Start of Source document
Rectangle

Written by Jerry Ratzlaff on . Posted in Plane Geometry

  • rectangle 8Rectangle (a two-dimensional figure) is a quadrilateral with two pair of parallel edges.
  • Circumcircle is a circle that passes through all the vertices of a two-dimensional figure.
  • Diagonal is a line from one vertices to another that is non adjacent.
  • Polygon (a two-dimensional figure) is a closed plane figure for which all edges are line segments and not necessarly congruent.
  • Quadrilateral (a two-dimensional figure) is a polygon with four sides.
  • a ∥ c
  • b ∥ d
  • a = c
  • b = d
  • ∠A = ∠B = ∠C = ∠D = 360°
  • 4 interior angles are 90°
  • 2 diagonals
  • 4 edges
  • 4 vertexs

Structural Shapes

Area of a Rectangle formula

\( \large{ A_{area} = a\;b  }\)

Where:

\(\large{ A_{area} }\) = area

\(\large{ a, b, c, d }\) = edge

Circumcircle Radius of a Rectangle formula

\( \large{ R =  \frac{D'}{2}    }\)

\( \large{ R =  \frac{  \sqrt{ a^2 \;+\; b^2 }  }{ 2 }   }\)

Where:

\(\large{ R }\) = outside radius

\(\large{ D' }\) = diagonal

\(\large{ a, b, c, d }\) = edge

Diagonal of a Rectangle formula

\( \large{ D' = \sqrt {a^2 + b^2 }   }\)

Where:

\(\large{ D' }\) = diagonal

\(\large{ a, b, c, d }\) = edge

Distance from Centroid of a Rectangle formula

\(\large{ C_x =  \frac{ b }{ 2 }  }\)

\(\large{ C_y =  \frac{ a }{ 2}  }\)

Where:

\(\large{ C }\) = distance from centroid

\(\large{ a, b, c, d }\) = edge

Elastic Section Modulus of a Rectangle formula

\( \large{ S_x =  \frac{ a^2\; b }{ 6  }  }\)
End of Source document
Start of Data records
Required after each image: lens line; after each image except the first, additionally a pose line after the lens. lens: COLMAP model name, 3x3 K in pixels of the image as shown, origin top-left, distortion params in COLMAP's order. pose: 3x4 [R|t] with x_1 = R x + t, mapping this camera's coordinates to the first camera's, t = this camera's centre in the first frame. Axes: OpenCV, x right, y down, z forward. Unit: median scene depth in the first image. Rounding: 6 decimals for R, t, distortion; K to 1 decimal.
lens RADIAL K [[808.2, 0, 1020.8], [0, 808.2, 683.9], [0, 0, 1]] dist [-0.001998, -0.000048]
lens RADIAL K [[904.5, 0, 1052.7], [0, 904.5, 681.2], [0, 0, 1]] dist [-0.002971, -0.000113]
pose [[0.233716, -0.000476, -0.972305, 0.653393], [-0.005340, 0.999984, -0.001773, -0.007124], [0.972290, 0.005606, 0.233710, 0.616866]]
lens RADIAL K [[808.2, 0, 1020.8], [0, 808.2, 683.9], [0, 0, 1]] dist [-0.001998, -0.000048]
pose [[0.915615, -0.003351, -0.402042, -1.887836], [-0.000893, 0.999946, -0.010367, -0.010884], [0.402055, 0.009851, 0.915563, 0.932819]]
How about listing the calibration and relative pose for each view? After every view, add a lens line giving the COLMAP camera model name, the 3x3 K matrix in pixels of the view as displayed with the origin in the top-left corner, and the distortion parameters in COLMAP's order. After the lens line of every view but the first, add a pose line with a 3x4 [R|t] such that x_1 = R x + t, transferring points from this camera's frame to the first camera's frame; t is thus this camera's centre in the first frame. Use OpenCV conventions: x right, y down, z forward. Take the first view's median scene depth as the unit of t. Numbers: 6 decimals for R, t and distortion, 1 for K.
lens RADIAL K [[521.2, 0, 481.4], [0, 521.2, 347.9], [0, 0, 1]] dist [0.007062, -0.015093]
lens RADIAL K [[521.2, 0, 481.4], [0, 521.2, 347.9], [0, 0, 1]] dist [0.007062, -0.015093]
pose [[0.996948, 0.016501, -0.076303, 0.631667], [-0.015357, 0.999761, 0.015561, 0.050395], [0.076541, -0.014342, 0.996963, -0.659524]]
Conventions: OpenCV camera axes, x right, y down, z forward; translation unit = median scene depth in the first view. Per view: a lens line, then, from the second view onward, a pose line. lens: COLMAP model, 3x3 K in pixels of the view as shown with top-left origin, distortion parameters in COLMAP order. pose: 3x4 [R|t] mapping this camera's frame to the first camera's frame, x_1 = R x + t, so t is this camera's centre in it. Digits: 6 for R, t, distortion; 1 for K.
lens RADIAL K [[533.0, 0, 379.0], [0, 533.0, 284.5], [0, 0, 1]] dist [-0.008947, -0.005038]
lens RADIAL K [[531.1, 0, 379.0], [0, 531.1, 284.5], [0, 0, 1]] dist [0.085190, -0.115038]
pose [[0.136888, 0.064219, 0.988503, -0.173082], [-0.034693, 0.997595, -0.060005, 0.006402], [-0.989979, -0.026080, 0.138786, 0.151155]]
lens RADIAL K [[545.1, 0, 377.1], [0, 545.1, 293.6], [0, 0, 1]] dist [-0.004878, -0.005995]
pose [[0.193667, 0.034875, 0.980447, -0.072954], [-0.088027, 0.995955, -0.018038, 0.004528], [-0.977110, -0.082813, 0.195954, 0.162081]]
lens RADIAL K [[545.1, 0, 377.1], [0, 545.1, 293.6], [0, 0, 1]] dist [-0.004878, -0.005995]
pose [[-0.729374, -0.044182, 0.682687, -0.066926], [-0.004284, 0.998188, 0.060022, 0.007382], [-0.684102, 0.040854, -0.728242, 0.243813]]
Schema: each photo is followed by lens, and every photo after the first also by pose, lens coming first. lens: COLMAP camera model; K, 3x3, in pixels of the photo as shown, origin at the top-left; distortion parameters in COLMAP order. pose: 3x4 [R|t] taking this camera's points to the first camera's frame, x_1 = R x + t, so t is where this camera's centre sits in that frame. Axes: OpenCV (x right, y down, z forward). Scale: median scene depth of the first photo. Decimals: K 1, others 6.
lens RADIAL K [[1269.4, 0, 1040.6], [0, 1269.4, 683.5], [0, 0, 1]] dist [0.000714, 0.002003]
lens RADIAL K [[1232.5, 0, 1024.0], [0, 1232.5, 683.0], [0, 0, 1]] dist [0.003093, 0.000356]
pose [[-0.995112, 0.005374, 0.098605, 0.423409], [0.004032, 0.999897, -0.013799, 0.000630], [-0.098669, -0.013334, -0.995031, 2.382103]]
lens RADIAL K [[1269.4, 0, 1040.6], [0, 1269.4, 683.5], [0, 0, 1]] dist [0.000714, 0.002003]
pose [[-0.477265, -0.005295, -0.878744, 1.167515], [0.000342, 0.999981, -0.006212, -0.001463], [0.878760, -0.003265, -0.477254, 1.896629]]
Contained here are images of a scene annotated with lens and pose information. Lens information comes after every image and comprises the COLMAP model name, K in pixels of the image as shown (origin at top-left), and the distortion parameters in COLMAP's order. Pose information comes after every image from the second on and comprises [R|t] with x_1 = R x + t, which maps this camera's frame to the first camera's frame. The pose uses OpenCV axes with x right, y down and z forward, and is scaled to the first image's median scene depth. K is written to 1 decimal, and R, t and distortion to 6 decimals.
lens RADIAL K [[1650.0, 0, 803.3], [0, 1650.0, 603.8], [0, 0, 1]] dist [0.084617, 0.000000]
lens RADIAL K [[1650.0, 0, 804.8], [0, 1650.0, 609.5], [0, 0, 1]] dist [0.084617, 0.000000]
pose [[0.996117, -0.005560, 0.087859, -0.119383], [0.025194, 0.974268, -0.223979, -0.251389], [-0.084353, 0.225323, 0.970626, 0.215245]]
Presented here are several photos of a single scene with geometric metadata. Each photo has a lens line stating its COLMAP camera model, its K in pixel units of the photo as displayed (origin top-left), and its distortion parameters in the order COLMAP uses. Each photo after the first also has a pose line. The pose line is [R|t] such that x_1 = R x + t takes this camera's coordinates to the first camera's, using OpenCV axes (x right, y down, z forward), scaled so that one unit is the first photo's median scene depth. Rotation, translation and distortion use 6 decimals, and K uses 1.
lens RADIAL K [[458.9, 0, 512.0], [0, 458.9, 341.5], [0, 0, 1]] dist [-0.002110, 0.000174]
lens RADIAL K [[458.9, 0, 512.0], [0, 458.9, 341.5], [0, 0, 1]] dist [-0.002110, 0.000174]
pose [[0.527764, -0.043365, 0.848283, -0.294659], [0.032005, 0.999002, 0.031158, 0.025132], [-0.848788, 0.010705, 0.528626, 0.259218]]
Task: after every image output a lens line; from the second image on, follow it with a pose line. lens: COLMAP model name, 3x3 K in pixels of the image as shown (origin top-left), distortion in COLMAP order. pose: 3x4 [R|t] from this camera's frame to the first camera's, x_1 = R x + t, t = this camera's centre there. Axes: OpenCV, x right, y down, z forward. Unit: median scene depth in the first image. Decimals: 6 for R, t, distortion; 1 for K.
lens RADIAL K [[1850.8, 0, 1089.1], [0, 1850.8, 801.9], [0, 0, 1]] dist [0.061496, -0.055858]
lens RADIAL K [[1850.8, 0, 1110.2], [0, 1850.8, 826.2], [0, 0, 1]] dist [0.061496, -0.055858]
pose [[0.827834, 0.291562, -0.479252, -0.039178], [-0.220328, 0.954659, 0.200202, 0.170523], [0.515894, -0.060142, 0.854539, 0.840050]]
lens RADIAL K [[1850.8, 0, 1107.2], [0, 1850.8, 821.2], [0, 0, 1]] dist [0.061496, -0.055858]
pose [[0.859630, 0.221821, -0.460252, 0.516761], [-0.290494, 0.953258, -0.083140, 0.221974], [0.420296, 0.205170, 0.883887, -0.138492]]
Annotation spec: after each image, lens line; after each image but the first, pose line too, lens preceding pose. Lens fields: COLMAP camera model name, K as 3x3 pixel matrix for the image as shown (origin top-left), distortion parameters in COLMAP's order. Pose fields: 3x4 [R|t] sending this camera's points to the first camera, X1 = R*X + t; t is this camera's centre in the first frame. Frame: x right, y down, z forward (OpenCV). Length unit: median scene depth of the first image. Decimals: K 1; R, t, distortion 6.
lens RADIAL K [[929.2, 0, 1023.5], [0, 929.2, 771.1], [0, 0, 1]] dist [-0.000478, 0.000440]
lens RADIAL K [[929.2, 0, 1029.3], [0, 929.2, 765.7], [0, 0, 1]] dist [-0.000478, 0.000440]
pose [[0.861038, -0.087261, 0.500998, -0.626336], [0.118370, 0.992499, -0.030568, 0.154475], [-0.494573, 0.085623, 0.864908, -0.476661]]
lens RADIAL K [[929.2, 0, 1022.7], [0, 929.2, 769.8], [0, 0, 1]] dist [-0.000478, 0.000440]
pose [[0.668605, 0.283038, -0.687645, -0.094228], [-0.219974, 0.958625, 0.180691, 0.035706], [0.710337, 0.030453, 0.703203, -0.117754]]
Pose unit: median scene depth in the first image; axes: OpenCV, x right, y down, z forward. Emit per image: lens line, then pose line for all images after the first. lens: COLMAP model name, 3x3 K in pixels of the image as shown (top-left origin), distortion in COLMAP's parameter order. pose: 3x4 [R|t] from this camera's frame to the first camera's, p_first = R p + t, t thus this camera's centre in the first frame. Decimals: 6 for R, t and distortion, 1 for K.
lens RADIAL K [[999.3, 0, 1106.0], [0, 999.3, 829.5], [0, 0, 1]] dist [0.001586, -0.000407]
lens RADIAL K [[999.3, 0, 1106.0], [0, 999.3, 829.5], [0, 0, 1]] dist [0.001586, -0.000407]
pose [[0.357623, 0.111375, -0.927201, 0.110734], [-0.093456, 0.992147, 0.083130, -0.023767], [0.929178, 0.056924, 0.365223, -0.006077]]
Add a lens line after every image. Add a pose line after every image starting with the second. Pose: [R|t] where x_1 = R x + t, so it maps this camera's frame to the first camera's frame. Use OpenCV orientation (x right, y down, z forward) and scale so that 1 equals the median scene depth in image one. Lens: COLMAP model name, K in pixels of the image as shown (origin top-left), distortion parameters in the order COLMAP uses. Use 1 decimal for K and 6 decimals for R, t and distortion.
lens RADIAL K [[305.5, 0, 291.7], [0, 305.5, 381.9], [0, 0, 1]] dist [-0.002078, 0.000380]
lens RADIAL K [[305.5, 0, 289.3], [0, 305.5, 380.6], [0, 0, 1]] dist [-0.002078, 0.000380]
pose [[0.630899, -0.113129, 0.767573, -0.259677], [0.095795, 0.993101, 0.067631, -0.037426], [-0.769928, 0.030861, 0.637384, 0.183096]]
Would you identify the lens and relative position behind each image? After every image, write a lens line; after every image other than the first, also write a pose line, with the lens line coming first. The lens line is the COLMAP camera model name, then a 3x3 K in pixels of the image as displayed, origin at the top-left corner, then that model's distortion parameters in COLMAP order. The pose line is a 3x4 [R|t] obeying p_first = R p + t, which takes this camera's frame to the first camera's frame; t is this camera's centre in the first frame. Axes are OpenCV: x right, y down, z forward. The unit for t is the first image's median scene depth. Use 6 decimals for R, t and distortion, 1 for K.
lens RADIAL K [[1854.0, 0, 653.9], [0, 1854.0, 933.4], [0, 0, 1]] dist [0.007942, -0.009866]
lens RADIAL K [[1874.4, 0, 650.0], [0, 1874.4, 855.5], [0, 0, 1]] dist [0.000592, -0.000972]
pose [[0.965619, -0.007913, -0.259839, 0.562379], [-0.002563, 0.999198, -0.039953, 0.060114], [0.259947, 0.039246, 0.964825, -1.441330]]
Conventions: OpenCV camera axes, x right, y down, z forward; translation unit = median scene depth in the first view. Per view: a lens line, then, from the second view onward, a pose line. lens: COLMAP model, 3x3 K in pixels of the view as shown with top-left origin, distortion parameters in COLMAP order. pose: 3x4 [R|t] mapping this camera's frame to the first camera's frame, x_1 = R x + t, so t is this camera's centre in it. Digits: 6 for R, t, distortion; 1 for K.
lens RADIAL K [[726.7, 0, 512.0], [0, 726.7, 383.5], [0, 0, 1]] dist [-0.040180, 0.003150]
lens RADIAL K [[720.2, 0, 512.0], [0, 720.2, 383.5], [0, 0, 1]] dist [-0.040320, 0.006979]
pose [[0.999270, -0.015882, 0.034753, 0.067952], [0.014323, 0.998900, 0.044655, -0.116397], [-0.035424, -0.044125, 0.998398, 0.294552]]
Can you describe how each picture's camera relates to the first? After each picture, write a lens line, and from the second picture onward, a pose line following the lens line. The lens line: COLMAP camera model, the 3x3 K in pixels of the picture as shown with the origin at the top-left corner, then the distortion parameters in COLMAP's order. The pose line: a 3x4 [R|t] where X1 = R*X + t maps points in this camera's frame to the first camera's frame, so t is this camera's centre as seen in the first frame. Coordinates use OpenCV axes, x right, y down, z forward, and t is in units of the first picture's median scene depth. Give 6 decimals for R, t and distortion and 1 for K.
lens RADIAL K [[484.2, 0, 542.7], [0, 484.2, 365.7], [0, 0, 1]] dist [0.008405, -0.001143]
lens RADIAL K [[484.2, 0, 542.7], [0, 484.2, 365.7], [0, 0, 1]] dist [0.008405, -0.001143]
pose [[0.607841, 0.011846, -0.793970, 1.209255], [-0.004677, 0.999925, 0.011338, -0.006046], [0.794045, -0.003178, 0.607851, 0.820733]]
End of Data records
■ **Problem set**
• a. On the rectangle page, what formula is given for the diagonal of a rectangle?
• b. Write the next part of the rectangle page, picking up after its last formula.
None of the data is needed here.

■ **Answers for the tasks**
• a. \( D' = \sqrt{a^2 + b^2} \)

• b.
\( \large{ S_y =  \frac{ a\;b^2 }{ 6  }  }\)

Where:

\(\large{ S }\) = elastic section modulus

\(\large{ a, b, c, d }\) = edge

Perimeter of a Rectangle formula

\( \large{ P= 2\;a + 2\;b  }\)

\( \large{ P= 2\; \left( a + b     \right)  }\)

Where:

\(\large{ P }\) = perimeter

\(\large{ a, b, c, d }\) = edge

Plastic Section Modulus of a Rectangle formula

\( \large{ Z_x =  \frac{ a^2 \;b }{ 4  }   }\)

\( \large{ Z_y =  \frac{ a\;b^2 }{ 4  }   }\)

Where:

\(\large{ Z }\) = plastic section modulus

\(\large{ a, b, c, d }\) = edge

Polar Moment of Inertia of a Rectangle formula

\(\large{ J_{z} = \frac{a\;b}{12} \; \left( a^2 + b^2  \right)  }\)

\(\large{ J_{z1} = \frac{a\;b}{3} \; \left( a^2 + b^2  \right)  }\)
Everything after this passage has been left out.